* [Aim of the exercise]: Scan the lines below for the string "ruolo" and copy every one that has it.

Stored dataset items:

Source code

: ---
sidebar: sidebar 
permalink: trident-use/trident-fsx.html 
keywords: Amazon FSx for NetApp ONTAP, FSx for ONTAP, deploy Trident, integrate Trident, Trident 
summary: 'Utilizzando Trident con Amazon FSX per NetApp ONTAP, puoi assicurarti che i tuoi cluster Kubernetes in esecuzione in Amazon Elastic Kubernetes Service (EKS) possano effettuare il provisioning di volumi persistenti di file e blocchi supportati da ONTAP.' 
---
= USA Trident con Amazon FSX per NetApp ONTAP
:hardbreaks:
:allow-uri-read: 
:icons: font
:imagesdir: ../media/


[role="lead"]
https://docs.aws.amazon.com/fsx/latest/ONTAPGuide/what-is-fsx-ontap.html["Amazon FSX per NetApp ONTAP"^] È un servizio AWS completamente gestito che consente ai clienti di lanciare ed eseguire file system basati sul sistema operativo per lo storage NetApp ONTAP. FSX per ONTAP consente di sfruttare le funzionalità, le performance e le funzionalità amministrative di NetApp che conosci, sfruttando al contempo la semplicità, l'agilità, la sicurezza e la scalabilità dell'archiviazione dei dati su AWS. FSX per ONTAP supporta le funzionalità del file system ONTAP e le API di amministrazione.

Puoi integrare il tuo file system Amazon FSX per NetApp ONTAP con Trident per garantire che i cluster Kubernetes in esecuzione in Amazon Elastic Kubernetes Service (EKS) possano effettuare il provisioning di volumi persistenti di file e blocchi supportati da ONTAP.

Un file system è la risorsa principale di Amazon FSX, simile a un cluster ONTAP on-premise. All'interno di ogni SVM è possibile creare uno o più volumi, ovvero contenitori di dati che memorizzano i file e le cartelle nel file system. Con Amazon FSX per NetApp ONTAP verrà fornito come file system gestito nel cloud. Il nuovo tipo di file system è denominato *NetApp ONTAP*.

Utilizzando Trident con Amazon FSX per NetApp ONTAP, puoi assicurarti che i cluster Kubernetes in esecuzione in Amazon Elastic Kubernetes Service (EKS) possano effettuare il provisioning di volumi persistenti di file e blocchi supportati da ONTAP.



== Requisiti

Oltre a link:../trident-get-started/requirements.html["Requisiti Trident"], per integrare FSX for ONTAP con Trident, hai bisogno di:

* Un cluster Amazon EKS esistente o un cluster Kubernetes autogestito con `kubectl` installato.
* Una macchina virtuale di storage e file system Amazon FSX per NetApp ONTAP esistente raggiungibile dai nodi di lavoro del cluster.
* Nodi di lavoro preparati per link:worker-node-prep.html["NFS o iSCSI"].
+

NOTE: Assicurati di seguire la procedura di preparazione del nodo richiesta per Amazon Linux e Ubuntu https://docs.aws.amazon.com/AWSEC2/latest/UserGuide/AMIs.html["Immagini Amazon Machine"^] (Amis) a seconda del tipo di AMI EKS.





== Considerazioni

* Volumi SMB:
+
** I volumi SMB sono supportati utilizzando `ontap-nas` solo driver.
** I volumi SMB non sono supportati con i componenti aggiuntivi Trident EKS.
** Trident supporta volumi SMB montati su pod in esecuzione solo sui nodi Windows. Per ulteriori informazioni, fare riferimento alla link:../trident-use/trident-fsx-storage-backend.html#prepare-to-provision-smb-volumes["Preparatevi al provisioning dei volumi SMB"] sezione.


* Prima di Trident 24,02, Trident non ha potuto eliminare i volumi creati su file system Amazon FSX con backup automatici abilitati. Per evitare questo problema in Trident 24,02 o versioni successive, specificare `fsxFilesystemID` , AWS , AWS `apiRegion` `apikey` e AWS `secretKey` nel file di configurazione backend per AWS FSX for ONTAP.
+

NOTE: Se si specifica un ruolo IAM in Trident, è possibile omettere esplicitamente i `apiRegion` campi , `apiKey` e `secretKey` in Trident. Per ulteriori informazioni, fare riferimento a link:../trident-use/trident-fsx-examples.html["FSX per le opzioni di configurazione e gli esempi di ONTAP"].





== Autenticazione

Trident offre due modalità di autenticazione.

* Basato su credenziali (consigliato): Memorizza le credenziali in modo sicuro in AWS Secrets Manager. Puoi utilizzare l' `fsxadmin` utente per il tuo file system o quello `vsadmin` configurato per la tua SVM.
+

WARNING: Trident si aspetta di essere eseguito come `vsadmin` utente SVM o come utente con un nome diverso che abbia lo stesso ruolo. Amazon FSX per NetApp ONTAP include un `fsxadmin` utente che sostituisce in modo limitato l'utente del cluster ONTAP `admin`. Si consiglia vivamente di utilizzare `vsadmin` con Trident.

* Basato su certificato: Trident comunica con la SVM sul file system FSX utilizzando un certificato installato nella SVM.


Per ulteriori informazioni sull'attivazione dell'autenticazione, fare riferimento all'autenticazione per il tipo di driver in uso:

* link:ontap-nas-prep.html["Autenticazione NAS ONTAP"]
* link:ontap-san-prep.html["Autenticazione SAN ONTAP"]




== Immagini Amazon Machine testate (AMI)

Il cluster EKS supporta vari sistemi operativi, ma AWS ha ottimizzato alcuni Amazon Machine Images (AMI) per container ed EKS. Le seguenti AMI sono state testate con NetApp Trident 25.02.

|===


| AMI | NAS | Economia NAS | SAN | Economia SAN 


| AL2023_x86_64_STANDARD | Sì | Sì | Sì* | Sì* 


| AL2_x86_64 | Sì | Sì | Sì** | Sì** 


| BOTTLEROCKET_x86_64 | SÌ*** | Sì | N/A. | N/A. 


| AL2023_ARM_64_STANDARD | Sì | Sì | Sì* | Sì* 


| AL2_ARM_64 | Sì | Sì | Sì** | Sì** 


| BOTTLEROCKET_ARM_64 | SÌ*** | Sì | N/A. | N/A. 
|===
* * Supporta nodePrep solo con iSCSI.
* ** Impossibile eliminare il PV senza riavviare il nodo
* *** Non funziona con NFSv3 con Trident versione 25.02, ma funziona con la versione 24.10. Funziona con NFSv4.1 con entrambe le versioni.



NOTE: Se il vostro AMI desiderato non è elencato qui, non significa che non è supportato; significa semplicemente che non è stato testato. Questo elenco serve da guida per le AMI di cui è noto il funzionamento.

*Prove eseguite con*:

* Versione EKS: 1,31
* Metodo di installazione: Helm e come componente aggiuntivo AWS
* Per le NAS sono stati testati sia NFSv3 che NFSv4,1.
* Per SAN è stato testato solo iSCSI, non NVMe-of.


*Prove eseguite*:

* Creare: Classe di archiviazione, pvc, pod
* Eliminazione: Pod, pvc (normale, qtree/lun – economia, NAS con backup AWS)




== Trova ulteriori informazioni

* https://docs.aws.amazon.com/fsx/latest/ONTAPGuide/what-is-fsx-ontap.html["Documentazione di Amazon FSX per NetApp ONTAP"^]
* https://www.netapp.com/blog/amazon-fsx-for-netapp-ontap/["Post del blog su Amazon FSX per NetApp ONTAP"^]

...

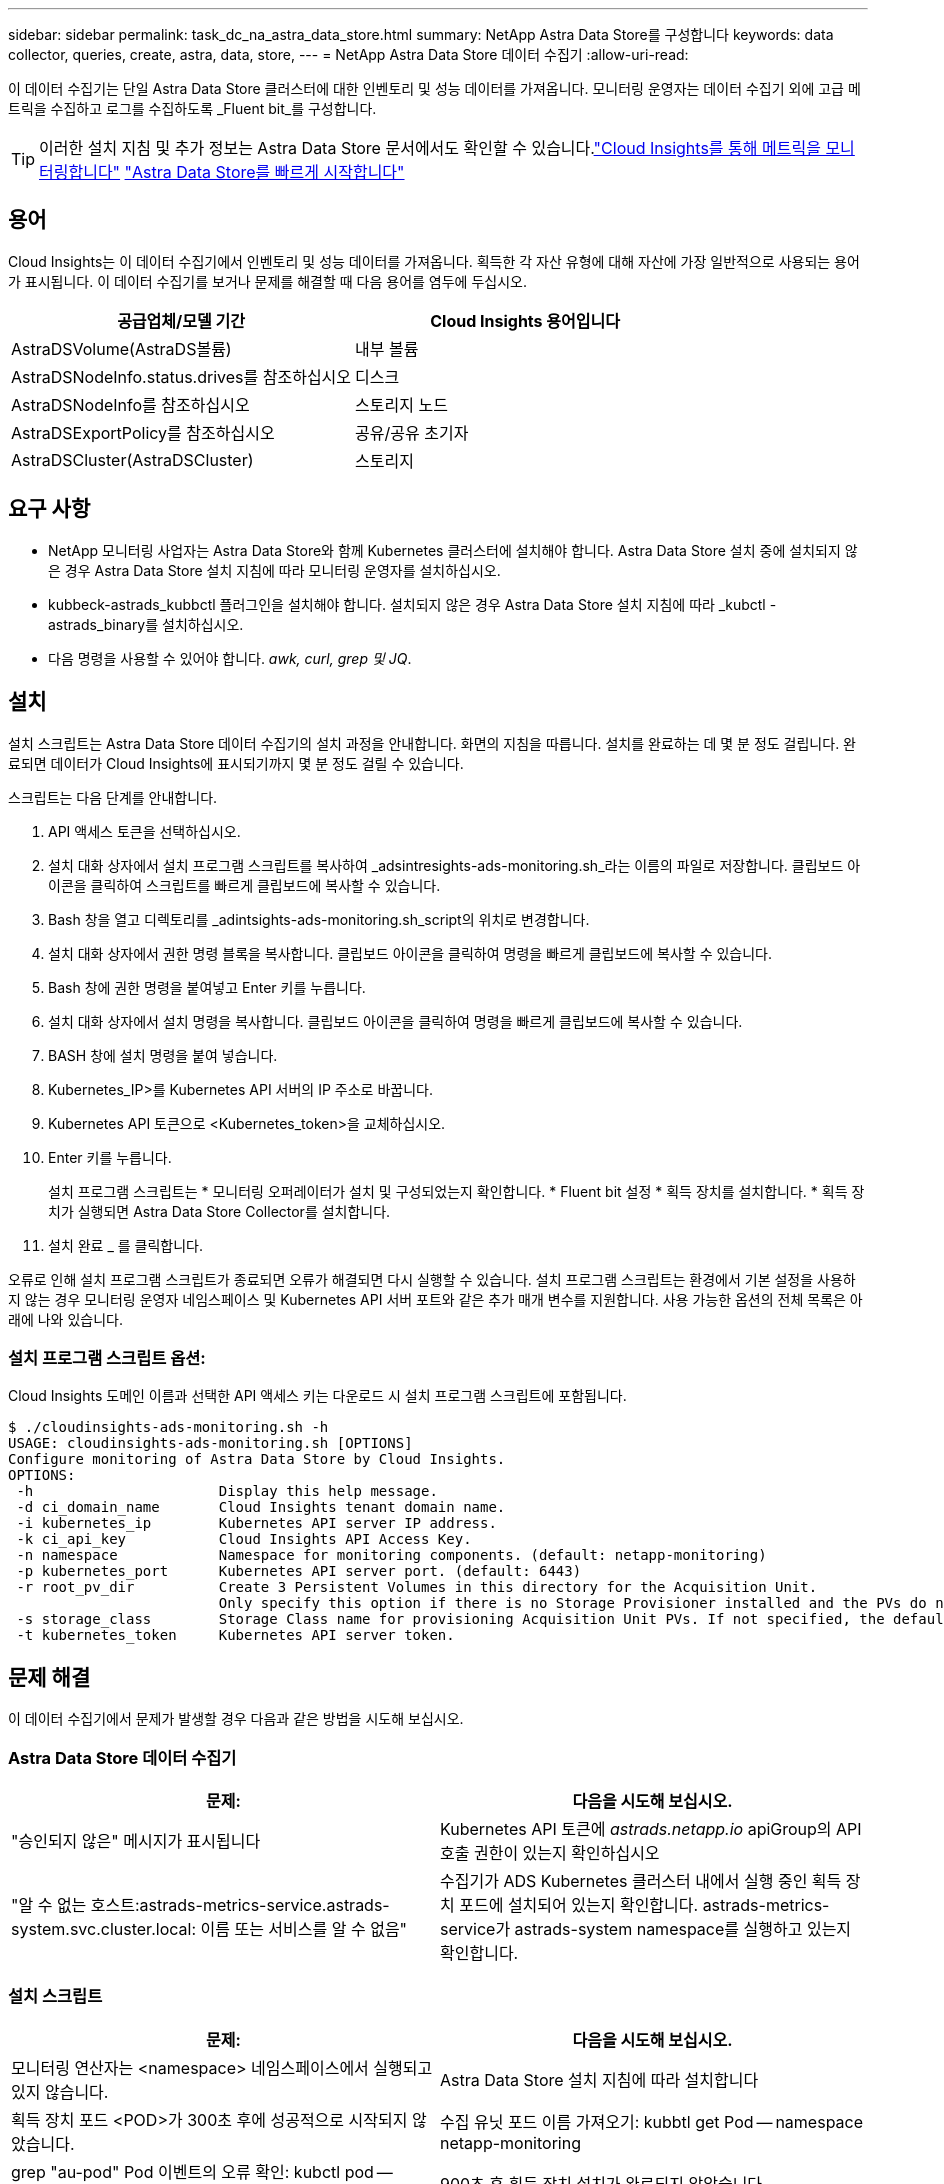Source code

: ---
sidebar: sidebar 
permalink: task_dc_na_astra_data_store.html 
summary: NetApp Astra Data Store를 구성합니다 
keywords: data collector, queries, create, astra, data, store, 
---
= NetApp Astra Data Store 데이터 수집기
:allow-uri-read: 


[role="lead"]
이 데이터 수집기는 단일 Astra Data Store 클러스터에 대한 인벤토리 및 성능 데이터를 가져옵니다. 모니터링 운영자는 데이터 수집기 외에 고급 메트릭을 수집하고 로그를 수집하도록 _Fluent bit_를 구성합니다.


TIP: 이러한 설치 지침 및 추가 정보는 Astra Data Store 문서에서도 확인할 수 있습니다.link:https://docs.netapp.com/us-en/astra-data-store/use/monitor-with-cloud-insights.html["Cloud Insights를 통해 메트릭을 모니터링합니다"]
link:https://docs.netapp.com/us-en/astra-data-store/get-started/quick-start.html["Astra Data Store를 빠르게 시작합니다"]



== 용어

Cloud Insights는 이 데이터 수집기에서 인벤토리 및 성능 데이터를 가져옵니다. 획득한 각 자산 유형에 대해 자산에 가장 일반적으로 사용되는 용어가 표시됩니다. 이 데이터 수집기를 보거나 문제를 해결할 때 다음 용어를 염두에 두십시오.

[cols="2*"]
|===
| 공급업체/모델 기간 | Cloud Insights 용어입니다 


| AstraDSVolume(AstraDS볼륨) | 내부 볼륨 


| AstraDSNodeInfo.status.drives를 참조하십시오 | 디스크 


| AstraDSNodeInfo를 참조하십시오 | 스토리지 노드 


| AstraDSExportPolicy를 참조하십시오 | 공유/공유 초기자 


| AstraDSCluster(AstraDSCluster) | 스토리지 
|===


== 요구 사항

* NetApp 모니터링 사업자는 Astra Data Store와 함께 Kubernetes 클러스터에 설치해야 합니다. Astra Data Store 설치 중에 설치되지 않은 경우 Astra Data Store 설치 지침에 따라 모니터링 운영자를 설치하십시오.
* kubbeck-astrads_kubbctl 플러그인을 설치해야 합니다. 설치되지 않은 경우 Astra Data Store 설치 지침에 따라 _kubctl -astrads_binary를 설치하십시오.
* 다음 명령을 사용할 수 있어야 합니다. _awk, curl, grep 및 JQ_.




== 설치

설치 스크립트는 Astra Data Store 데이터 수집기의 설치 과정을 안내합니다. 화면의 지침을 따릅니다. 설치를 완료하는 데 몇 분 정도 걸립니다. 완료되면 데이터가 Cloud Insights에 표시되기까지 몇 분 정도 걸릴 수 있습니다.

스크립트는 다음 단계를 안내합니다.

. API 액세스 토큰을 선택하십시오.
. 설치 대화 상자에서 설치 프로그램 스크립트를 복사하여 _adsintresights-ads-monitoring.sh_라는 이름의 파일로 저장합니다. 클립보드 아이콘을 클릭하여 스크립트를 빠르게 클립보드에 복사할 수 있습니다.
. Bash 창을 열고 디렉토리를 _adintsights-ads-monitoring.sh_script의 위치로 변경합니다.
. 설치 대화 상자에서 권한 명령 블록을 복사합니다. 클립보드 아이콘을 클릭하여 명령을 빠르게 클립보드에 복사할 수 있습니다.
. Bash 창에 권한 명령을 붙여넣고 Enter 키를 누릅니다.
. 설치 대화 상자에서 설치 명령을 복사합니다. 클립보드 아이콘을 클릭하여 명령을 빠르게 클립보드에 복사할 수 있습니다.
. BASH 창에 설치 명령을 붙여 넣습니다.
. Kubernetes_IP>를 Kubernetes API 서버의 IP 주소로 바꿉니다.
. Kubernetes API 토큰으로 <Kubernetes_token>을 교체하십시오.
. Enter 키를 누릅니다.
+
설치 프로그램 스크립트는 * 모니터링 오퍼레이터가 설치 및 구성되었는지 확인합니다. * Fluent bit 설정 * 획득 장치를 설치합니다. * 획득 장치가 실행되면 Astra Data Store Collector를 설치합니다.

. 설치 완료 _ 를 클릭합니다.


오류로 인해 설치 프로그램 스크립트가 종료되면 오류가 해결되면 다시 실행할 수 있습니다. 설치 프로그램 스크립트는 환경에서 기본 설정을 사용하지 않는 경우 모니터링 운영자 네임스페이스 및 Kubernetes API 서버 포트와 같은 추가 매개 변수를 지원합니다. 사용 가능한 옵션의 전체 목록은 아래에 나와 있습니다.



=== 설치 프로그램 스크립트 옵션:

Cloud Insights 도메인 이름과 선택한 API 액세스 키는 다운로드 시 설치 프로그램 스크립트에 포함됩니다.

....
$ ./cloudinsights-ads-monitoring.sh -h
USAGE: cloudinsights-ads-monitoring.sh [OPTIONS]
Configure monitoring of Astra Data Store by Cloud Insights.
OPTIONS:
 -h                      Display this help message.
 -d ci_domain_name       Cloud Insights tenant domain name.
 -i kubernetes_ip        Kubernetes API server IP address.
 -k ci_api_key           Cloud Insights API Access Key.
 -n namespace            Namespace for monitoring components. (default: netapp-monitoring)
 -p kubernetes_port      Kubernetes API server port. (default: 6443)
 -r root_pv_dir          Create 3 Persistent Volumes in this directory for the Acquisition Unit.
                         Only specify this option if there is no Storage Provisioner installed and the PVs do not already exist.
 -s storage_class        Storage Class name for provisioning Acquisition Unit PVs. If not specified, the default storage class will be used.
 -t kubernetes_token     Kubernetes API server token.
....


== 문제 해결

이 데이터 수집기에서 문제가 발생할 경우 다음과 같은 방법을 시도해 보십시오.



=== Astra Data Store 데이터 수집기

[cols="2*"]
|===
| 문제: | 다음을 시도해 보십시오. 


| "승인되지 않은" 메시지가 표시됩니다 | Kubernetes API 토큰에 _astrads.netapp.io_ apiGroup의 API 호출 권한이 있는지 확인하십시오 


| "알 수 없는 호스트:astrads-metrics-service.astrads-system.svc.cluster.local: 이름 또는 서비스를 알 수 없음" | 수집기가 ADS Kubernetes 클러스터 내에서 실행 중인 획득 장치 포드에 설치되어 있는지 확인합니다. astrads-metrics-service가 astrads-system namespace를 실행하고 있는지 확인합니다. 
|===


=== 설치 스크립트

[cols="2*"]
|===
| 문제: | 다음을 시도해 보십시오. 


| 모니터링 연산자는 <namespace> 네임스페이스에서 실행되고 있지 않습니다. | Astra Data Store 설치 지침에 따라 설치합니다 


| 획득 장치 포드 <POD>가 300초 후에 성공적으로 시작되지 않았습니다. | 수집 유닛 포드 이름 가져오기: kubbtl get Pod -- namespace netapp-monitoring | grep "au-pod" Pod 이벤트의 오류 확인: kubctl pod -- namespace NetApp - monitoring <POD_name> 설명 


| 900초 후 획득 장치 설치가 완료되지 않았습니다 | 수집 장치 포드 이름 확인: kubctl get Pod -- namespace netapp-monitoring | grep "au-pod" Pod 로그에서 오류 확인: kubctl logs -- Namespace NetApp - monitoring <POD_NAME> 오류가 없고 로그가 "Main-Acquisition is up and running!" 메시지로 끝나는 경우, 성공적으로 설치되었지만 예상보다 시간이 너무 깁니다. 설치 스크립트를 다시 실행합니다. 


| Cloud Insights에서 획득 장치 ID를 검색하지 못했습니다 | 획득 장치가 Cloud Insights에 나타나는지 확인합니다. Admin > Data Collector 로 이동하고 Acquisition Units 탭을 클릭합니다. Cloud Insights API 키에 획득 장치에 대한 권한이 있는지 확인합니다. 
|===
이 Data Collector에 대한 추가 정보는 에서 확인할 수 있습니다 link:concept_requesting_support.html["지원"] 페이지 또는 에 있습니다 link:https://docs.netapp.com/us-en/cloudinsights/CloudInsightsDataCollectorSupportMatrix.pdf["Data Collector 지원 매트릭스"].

* [Solution to the problem]:
NOTE: Se si specifica un ruolo IAM in Trident, è possibile omettere esplicitamente i `apiRegion` campi , `apiKey` e `secretKey` in Trident. Per ulteriori informazioni, fare riferimento a link:../trident-use/trident-fsx-examples.html["FSX per le opzioni di configurazione e gli esempi di ONTAP"].
WARNING: Trident si aspetta di essere eseguito come `vsadmin` utente SVM o come utente con un nome diverso che abbia lo stesso ruolo. Amazon FSX per NetApp ONTAP include un `fsxadmin` utente che sostituisce in modo limitato l'utente del cluster ONTAP `admin`. Si consiglia vivamente di utilizzare `vsadmin` con Trident.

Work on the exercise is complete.